Ils sont nombreux et ils ont tous leur mot à dire. Sur la scène du théâtre de la Colline à Paris, Les personnages de la pensée prennent corps et vie usant et abusant avec délices des subtilités du langage.
Elles s’appellent Bouche et Oreille. Leur dialogue a la saveur de ces chroniques anciennes prisées par Charles-Albert Cingria. Il y est question d’un peintre, un certain Troppmann, surnommé « l’assassin aux pinceaux ». Un jour voulant approcher au plus près la vérité des souffrances du Christ sur la croix, Troppmann plonge un poignard dans le sein de son modèle « et, tout palpitant d’enthousiasme, de terreur, achève rapidement le tableau de l’agonie de sa victime ». Ceci n’est que le début d’un dialogue intervenant vers le deuxième tiers du formidable Les personnages de la pensée, spectacle où la langue en émulsion de Valère Novarina est servie à la perfection par des comédiens équilibristes rompus aux prouesses verbales et autres exercices de haute voltige de ce théâtre acrobatique.
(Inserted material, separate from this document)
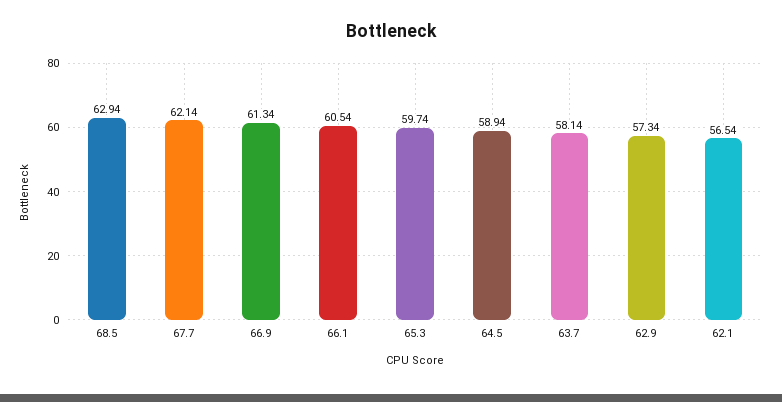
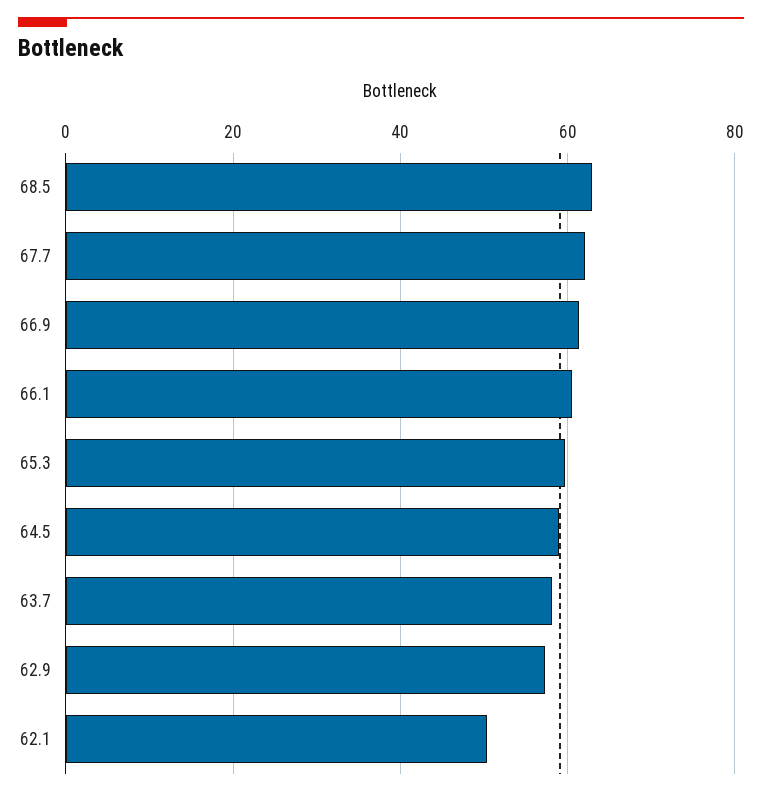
62.1: 56.54 -> 50

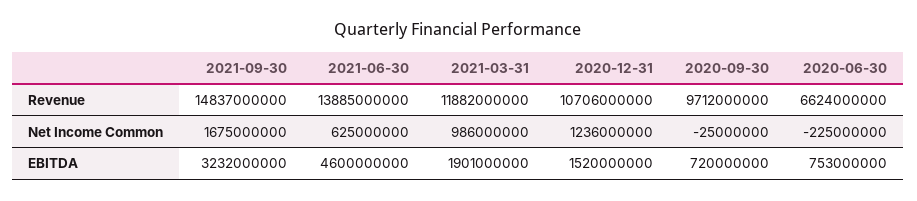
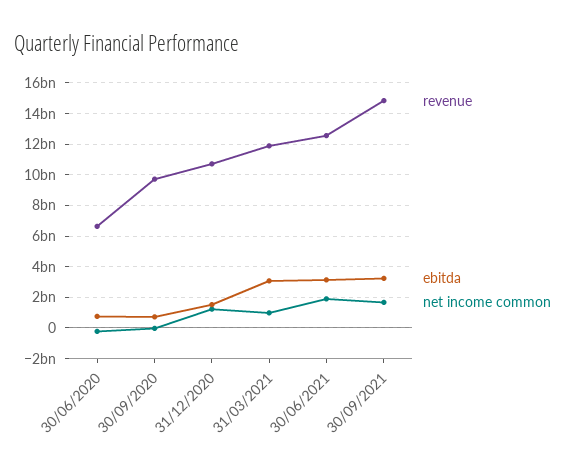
Revenue, 2021-06-30: 13885000000 -> 12500000000
Net Income Common, 2021-06-30: 625000000 -> 2000000000
EBITDA, 2021-06-30: 4600000000 -> 3000000000
EBITDA, 2021-03-31: 1901000000 -> 3000000000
Les mots, dirait-on, ne tiennent pas en place dans cette suite apparemment inépuisable d’effusions où le langage donne l’impression de s’être libéré de toute contrainte, comme s’il avait pris son indépendance.
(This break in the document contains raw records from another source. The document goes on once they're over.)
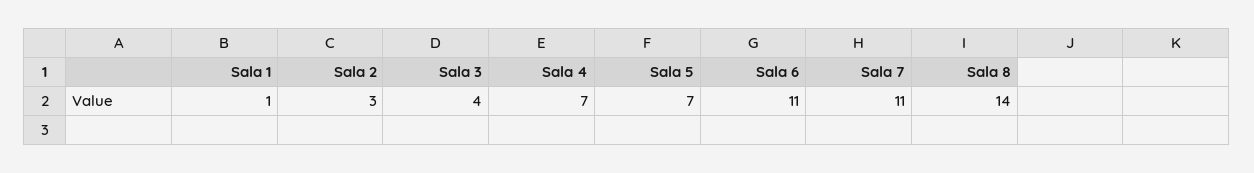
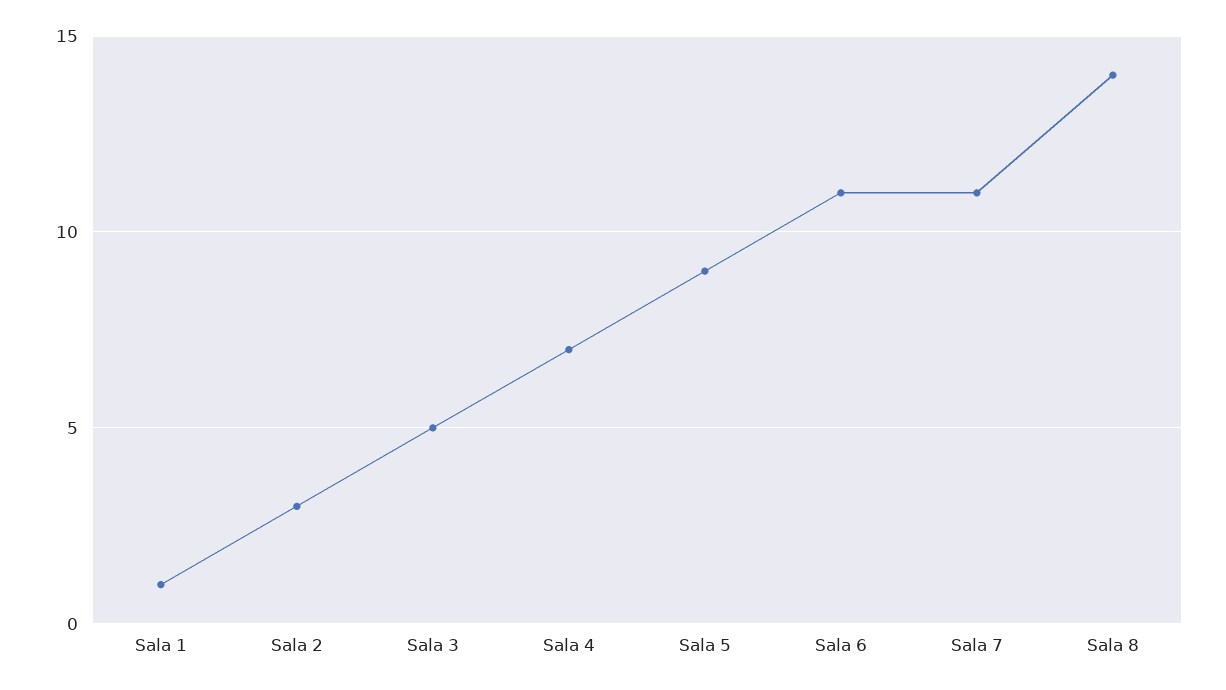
Sala 3: 4 -> 5
Sala 5: 7 -> 9

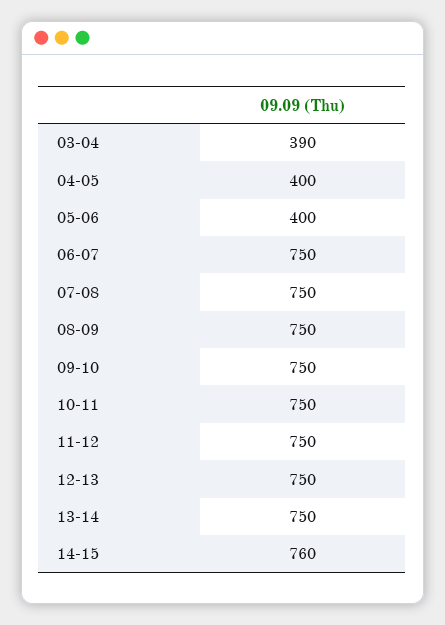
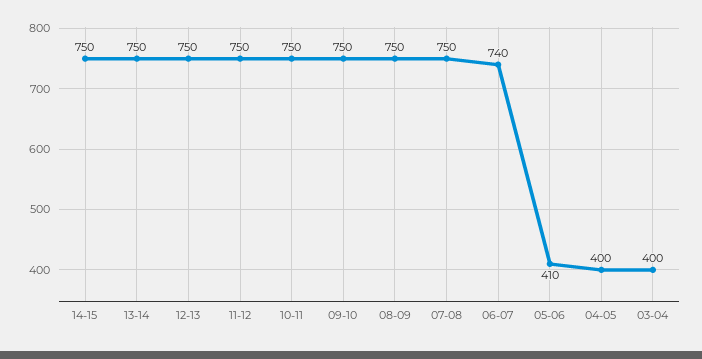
03-04: 390 -> 400
05-06: 400 -> 410
06-07: 750 -> 740
14-15: 760 -> 750

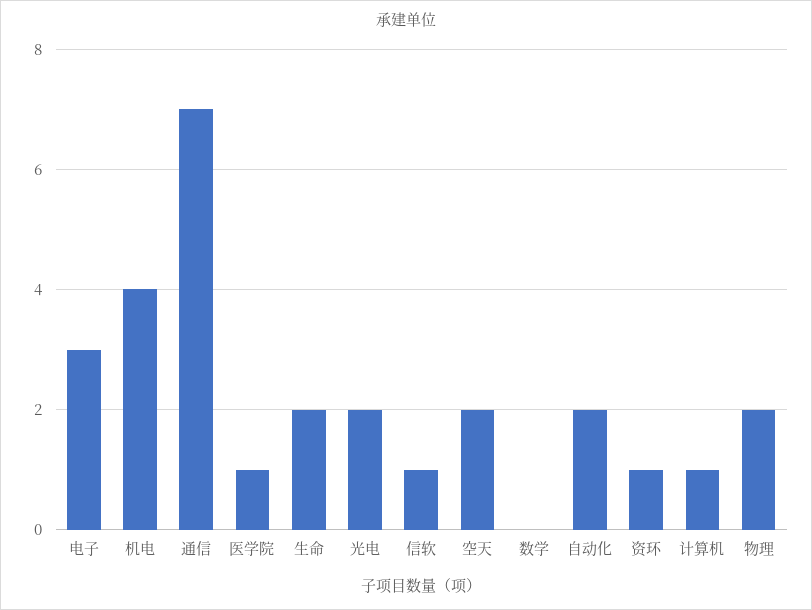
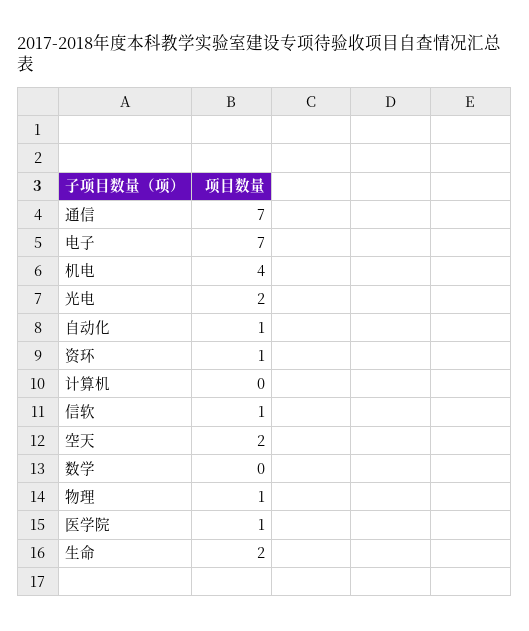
电子: 3 -> 7
自动化: 2 -> 1
计算机: 1 -> 0
物理: 2 -> 1

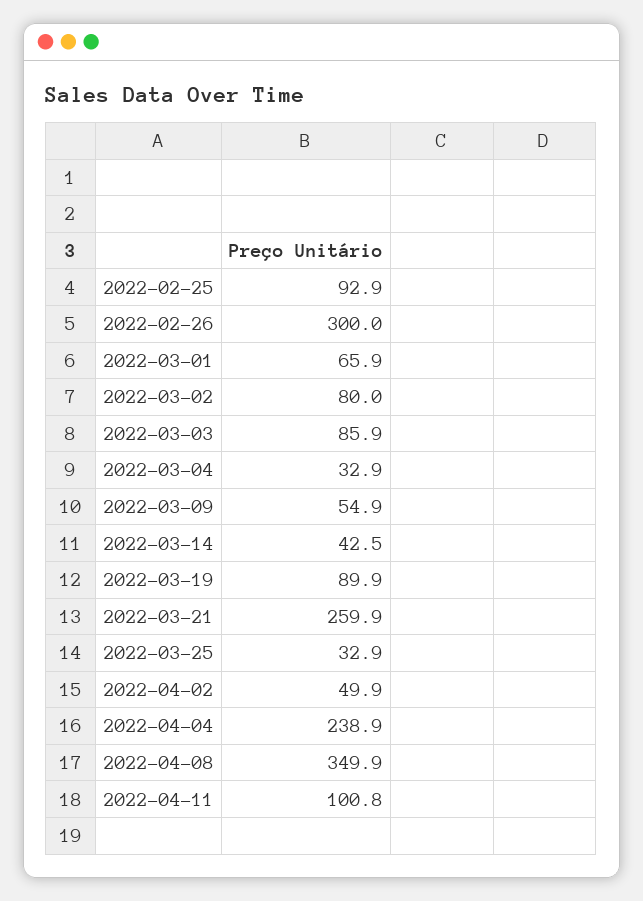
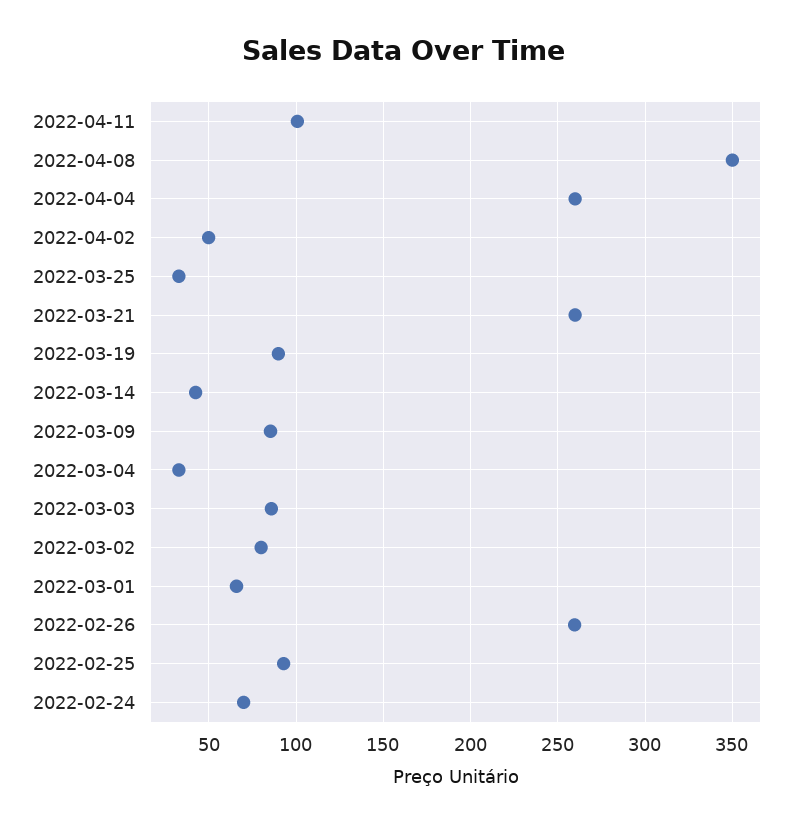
2022-02-26: 300 -> 260
2022-03-09: 54.9 -> 85
2022-04-04: 238.9 -> 260
2022-02-24: none -> 70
En réalité tout cela est au contraire très organisé, géré au millimètre par un auteur et metteur en scène qui est aussi un dompteur. Ainsi pour revenir à l’échange entre Bouche et Oreille, les deux comédiennes qui racontent la chronique sont régulièrement coupées par les interventions d’autres personnages. Ce qui se passe alors rappelle l’univers du conte car à chaque interruption, debout sur un piédestal, silencieuses, le corps figé, elles deviennent comme des statues ou des mannequins, à la fois là et absentes. Si ces ruptures intempestives retardent le récit créant ainsi une attente, leur effet, souvent comique, est aussi de basculer dans un autre niveau de discours ; à la fois contrepoint et commentaire, parfois sans rapport direct avec le récit initial. On pense alors à des enfants qui s’interrompraient les uns les autres tout à trac sans souci de ce dont il est question, simplement parce qu’ils ont envie de prendre la parole. On pense aussi à un entrecroisement de routes, carrefours labyrinthiques par lesquels on ne cesserait de passer et repasser. Mais pour aller où ? « Nous voudrions savoir qu’est-ce que la langue et où elle va ? », interroge un personnage. Et de jouer derechef sur le double sens du mot « langue », à la fois celle qu’on parle et cet appendice physique au milieu de la bouche qui justement sert à parler. L’étonnement qui est aussi un émerveillement devant les capacités infinies du langage est au cœur de ce spectacle construit sur le modèle d’une revue de music-hall où les numéros parfois chantés accompagnés à l’accordéon se télescopent allègrement.
Il suffit, dirait-on, de tirer la langue pour qu’elle s’allonge indéfiniment, se déroulant et s’enroulant autour d’elle-même avec pour vecteur ces figures aussi tangibles qu’irréelles – « personnages de la pensée » – campées par les acteurs. Ce cabaret du verbe, en vérité très physique, relève aussi du pot-pourri où l’auteur redonne vie à quelques moments emblématiques de son œuvre, parmi lesquels des séquences tirées, entre autres, de L’Atelier volant, du Discours aux animaux ou de L’Opérette imaginaire – avec en particulier ce tour de force désopilant, l’énonciation d’un roman entier concentré en une suite ahurissante de verbes d’opinion. Intense, drôle et profond, un spectacle admirablement construit et joué. Le théâtre de Novarina à son meilleur.
Les personnages de la pensée, de et par Valère Novarina, jusqu’au 26 novembre au théâtre de la Colline, Paris (75020). Puis du 23 au 27 janvier 2024 au TNP, Villeurbanne ; le 30 janvier à la Maison des Arts du Léman, Thonon-Evian-Publier.